A limitation of this study is the lack of a true placebo arm and the use of a historical placebo for the control biopsy for comparison along with its open-label design. It is also unclear from the reported study methodology whether the same pathologist was used for histological assessment in the placebo and empagliflozin groups, as this is a potential source of inter-observer variability. The data from the placebo group were based on paired biopsies after a 48-week rather than a 24-week interval, which makes it possible that there was naturally more disease progression in the placebo group. Further, Lai et al. report that in this study there were baseline differences in the historical placebo control group and the experimental group, with the key difference being that only 60% of participants in the placebo group had T2DM, whereas all of the patients receiving empagliflozin had T2DM. It is possible that if empagliflozin’s primary action were via changes in insulin resistance, that greater improvements in histological parameters would be seen in patients with more severe insulin resistance at baseline. Indeed, when subgroup analysis was performed to include only patients with T2DM, significant differences in hepatocyte ballooning and waist circumference were no longer seen.

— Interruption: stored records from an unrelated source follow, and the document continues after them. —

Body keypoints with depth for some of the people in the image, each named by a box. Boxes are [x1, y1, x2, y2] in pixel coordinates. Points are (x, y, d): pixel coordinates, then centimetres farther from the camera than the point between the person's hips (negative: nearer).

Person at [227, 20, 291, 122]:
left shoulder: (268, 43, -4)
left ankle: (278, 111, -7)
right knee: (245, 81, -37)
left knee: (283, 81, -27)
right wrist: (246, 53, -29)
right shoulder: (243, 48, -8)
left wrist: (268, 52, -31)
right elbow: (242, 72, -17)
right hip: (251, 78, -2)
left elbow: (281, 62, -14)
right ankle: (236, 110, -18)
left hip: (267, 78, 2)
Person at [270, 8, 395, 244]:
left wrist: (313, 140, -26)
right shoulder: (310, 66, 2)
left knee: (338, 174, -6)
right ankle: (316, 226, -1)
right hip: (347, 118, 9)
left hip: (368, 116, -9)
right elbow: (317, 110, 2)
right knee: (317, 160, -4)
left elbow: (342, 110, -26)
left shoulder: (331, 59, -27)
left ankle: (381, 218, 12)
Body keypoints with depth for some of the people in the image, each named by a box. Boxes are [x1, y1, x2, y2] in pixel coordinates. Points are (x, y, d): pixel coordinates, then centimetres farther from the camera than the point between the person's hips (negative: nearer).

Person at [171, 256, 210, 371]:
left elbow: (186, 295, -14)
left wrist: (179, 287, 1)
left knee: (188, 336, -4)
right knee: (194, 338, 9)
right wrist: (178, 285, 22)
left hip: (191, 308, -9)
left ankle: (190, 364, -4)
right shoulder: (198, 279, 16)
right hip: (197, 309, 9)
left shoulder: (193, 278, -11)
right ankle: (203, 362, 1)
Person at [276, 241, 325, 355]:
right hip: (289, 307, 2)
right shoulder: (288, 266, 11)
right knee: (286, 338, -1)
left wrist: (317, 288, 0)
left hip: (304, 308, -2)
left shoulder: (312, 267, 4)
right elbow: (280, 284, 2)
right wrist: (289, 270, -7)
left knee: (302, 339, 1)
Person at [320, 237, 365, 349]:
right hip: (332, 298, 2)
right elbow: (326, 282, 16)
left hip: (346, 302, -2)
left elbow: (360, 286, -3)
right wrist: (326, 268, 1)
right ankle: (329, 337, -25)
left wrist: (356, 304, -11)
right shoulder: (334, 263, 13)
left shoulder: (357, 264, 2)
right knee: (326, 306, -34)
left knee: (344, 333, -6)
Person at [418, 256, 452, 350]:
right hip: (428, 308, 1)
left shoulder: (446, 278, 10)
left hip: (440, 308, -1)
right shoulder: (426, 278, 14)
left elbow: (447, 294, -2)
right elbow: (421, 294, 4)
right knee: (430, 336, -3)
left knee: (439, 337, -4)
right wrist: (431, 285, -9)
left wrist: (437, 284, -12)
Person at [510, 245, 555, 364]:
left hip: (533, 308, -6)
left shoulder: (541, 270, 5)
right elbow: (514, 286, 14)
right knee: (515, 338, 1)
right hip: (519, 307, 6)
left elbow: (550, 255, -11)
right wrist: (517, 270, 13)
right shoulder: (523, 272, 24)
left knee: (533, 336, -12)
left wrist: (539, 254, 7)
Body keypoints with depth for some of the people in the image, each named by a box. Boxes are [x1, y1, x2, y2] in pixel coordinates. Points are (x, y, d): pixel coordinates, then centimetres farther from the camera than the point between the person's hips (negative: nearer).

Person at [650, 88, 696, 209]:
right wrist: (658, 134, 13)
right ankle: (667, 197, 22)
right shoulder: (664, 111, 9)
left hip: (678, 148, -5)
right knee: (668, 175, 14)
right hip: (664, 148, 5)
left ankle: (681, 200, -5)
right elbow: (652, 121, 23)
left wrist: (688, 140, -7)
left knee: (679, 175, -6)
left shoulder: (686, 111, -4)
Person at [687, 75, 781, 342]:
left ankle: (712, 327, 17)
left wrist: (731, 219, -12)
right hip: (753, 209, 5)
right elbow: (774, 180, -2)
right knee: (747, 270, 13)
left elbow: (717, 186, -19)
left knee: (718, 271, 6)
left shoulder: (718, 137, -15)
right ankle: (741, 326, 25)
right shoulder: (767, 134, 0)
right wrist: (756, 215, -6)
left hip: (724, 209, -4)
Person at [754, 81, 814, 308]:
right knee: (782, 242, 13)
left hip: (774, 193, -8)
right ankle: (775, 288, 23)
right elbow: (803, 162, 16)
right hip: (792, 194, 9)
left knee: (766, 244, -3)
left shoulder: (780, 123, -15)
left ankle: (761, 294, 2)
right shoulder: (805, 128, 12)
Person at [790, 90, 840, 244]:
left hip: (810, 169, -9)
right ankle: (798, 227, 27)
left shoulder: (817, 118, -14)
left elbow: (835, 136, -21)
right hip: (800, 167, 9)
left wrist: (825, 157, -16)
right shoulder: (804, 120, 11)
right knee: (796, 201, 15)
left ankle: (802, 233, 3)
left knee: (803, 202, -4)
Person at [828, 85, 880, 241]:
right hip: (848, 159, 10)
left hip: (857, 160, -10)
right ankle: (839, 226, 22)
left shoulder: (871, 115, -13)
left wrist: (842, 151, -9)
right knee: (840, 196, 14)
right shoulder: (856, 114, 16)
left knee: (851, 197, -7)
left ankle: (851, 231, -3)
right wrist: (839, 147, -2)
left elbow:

Another drawback of this study was its small sample size (n = 9), as although the results are promising, the study lacks the statistical power to make meaningful conclusions about the effects of empagliflozin. Further, the study does not provide insight into the likely underlying mechanism of empagliflozin action. The sample size is insufficient to study whether the positive histological effects are due to a direct effect of empagliflozin on the liver, or whether they are mediated by weight loss. While a number of metabolic parameters were measured in this study, the authors did not measure insulin resistance, which could have provided useful mechanistic insights.

In summary, Lai et al. report the results of the first study testing the effects of empagliflozin on NASH histology (based on paired liver biopsy specimens) and metabolic parameters. The results of these data are promising, with 44% of patients with evidence of NASH resolution, although results require verification through the conduct of larger, double-blinded randomized controlled clinical trials designed to investigate the utility of empagliflozin as a treatment for NASH. It would also be valuable to compare the effectiveness of different doses of empagliflozin and to compare results from other types of SGLT-2 inhibitors. Since in this study empagliflozin was continued for an arbitrary duration of 24 weeks, it would be helpful to conduct further work aimed at determining optimal treatment duration. It would be interesting to know whether empagliflozin may also be useful in patients with NASH without diabetes. A longer follow-up period is necessary to assess the impact of empagliflozin on additional outcomes such as development of liver cirrhosis, incidence of hepatocellular carcinoma, and effect on the need for transplantation.